Di masa itu, masyarakat China lebih menginginkan produk dengan kualitas tinggi, bukan sekadar harga murah, seperti yang ditawarkan oleh toko Arayaya.
Jack Ye mendapatkan inspirasi untuk mendirikan Miniso saat berlibur ke Jepang pada tahun 2013.
Selama di Jepang, ia mengunjungi beberapa toko yang menjual produk berkualitas tinggi dengan desain menarik namun dijual dengan harga terjangkau.
Ia terkejut mengetahui bahwa produk-produk tersebut diproduksi di China.
Pengalaman ini menginspirasi Jack Ye untuk membangun sebuah toko di China yang menjual kombinasi barang rumah tangga dan produk kecantikan dengan desain elegan dan harga terjangkau.
Ia membayangkan sebuah toko ritel produk gaya hidup yang terinspirasi dari Jepang, yang dapat menarik banyak pelanggan di pusat kota Guangzhou, China.
Berkat pengetahuan dan pengalaman yang dimilikinya, Jack Ye akhirnya mendirikan Miniso pada tahun 2013.

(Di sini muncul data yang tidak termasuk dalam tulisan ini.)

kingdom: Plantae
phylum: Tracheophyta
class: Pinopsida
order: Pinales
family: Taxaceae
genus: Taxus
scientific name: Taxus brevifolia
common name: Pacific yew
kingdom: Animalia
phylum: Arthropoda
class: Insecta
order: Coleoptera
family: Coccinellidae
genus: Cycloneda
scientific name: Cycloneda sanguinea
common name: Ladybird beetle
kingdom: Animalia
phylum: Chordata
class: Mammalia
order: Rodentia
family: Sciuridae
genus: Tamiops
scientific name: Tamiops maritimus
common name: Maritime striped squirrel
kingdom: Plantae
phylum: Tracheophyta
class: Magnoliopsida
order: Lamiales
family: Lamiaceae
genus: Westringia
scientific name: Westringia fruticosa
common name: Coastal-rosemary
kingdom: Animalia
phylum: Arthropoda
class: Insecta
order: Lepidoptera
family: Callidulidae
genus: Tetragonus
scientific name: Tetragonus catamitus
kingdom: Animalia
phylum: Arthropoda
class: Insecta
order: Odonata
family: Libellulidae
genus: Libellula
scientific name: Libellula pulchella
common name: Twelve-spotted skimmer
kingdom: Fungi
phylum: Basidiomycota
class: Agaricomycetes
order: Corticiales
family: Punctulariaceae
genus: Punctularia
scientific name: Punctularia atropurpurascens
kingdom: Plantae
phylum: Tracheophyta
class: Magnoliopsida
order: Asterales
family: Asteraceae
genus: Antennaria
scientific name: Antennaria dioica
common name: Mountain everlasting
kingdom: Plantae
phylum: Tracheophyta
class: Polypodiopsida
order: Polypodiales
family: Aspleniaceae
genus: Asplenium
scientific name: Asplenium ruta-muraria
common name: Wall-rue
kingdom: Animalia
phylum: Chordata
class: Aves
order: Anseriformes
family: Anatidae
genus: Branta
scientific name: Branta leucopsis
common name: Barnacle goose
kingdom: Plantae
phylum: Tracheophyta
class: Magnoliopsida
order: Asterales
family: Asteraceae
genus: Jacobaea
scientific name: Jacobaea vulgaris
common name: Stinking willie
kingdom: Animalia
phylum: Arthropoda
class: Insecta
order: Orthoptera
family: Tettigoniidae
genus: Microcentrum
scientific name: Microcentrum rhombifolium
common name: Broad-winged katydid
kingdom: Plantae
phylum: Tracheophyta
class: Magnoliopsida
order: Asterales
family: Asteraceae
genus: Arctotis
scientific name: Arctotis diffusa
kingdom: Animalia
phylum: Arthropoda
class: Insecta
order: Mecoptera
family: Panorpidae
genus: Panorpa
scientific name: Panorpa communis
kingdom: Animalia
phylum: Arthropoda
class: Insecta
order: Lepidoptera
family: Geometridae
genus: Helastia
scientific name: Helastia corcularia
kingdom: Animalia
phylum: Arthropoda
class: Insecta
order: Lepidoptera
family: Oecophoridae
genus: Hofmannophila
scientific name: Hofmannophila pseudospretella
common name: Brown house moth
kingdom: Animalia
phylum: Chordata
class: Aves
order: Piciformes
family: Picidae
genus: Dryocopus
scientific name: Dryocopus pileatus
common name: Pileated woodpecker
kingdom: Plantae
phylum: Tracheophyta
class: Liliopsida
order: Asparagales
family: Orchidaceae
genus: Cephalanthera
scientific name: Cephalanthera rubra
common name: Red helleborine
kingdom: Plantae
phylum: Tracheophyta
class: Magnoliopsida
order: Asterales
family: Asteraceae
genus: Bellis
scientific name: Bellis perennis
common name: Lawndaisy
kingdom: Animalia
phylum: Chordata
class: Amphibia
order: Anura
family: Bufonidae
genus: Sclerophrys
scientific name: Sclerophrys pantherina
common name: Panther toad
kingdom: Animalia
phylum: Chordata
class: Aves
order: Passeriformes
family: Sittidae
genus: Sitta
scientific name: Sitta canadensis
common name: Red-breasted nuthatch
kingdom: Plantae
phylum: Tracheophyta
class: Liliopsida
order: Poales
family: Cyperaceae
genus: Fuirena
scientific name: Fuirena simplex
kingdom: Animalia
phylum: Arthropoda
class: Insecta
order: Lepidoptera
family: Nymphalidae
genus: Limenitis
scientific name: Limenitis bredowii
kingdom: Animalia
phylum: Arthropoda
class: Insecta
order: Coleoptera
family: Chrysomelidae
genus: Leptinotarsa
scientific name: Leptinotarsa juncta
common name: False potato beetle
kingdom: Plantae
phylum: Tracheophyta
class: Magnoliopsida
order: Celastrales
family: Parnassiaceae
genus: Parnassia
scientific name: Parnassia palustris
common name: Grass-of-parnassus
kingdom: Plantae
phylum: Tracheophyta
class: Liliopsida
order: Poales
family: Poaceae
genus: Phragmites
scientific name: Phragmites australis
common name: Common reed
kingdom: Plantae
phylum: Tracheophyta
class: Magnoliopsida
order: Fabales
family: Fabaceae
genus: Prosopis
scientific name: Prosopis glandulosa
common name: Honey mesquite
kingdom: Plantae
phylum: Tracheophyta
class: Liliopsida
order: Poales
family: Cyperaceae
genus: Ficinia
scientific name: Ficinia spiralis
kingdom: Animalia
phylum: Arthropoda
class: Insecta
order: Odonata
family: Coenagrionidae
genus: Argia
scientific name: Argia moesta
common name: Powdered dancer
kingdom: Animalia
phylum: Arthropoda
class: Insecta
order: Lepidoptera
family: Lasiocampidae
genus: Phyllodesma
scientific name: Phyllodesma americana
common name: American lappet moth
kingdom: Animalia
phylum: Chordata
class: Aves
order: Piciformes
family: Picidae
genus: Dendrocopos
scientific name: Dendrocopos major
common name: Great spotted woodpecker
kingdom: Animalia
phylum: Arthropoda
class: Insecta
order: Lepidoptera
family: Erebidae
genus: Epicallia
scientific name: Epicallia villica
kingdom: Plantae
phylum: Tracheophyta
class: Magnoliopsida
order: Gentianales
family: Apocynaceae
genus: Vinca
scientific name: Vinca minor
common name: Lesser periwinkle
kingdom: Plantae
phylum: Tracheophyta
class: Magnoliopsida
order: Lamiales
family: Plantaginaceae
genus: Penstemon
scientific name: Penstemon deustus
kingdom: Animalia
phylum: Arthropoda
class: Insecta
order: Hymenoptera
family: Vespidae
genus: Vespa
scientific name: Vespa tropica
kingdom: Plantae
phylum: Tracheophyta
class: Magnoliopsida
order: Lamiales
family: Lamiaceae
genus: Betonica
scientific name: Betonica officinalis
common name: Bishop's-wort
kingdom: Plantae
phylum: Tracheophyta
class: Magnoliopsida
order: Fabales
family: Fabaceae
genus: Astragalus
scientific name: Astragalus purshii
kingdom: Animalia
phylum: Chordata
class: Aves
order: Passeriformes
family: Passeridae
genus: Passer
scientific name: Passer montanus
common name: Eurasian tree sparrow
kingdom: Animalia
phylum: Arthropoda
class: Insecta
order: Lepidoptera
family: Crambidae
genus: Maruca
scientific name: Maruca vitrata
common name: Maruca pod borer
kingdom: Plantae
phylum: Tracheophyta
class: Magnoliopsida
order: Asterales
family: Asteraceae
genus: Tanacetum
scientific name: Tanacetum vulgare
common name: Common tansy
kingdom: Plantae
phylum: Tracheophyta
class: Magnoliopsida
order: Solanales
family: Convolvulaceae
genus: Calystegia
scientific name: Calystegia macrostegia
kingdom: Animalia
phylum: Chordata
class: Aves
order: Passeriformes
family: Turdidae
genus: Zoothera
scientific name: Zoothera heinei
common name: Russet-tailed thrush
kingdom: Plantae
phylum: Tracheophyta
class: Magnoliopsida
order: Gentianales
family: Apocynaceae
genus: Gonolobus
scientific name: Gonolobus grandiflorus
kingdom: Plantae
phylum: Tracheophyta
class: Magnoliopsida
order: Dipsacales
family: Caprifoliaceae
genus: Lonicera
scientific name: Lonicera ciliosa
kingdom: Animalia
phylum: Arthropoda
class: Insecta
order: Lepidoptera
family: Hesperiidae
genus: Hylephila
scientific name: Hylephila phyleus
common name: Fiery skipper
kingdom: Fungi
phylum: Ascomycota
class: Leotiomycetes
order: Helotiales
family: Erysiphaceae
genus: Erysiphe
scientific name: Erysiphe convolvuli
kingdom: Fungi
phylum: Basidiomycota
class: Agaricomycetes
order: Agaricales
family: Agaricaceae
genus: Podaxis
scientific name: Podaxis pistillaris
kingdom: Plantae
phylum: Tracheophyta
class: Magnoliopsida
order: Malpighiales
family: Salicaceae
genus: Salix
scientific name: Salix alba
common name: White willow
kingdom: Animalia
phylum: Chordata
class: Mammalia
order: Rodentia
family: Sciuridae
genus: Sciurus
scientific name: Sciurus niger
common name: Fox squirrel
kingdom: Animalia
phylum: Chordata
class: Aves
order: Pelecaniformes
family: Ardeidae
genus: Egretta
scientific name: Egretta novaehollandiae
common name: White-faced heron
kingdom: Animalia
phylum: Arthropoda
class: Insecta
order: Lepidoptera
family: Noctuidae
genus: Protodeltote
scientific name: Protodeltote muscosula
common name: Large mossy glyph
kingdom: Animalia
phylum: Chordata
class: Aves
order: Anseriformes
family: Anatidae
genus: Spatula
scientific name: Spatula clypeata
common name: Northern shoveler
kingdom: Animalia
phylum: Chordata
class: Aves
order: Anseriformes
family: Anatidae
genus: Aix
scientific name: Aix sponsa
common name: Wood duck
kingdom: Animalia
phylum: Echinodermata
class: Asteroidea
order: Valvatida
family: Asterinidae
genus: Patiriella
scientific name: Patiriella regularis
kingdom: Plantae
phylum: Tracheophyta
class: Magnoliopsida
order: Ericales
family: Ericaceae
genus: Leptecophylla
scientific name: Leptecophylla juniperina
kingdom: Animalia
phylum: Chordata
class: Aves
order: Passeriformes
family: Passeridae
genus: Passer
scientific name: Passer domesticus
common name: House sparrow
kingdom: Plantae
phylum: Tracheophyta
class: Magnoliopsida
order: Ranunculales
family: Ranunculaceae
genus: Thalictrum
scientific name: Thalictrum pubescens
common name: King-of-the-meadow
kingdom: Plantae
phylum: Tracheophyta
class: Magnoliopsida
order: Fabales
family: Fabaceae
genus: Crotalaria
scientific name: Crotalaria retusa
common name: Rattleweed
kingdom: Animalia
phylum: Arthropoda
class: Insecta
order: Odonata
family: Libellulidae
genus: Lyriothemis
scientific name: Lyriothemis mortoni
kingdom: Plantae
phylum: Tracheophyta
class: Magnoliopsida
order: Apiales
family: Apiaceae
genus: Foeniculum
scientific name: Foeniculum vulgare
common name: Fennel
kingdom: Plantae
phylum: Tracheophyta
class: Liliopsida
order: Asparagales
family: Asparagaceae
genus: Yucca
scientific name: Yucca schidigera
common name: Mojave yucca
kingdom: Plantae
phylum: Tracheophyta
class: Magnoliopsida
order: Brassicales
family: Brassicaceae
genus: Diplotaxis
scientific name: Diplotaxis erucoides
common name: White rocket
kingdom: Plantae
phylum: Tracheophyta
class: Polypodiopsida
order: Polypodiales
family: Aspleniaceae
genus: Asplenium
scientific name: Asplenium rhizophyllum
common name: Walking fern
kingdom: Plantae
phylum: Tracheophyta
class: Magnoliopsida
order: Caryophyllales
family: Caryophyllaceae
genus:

Ia pun berhasil menciptakan konsep toko yang menggabungkan desain minimalis ala Jepang dengan produk berkualitas namun tetap terjangkau.
Miniso kini telah berkembang pesat dengan lebih dari 5.000 toko yang tersebar di lebih dari 100 negara, termasuk Amerika Serikat, Inggris, Kanada, Australia, dan Indonesia.
Bahkan, Miniso membuka toko terbesar di dunia di Central Park Mall, Jakarta, Indonesia, dengan luas mencapai 3.000 meter persegi dan desain yang megah.
Selain itu, Miniso telah berkolaborasi dengan berbagai merek ternama dunia, seperti Marvel, Hello Kitty, We Bare Bears, Disney, dan yang terbaru, Harry Potter.
Kolaborasi ini semakin mengukuhkan Miniso sebagai brand global yang diminati banyak kalangan.
Berkat kesuksesannya, Jack Ye kini memiliki kekayaan bersih sekitar 2,6 miliar dolar AS, setara dengan Rp40,9 triliun.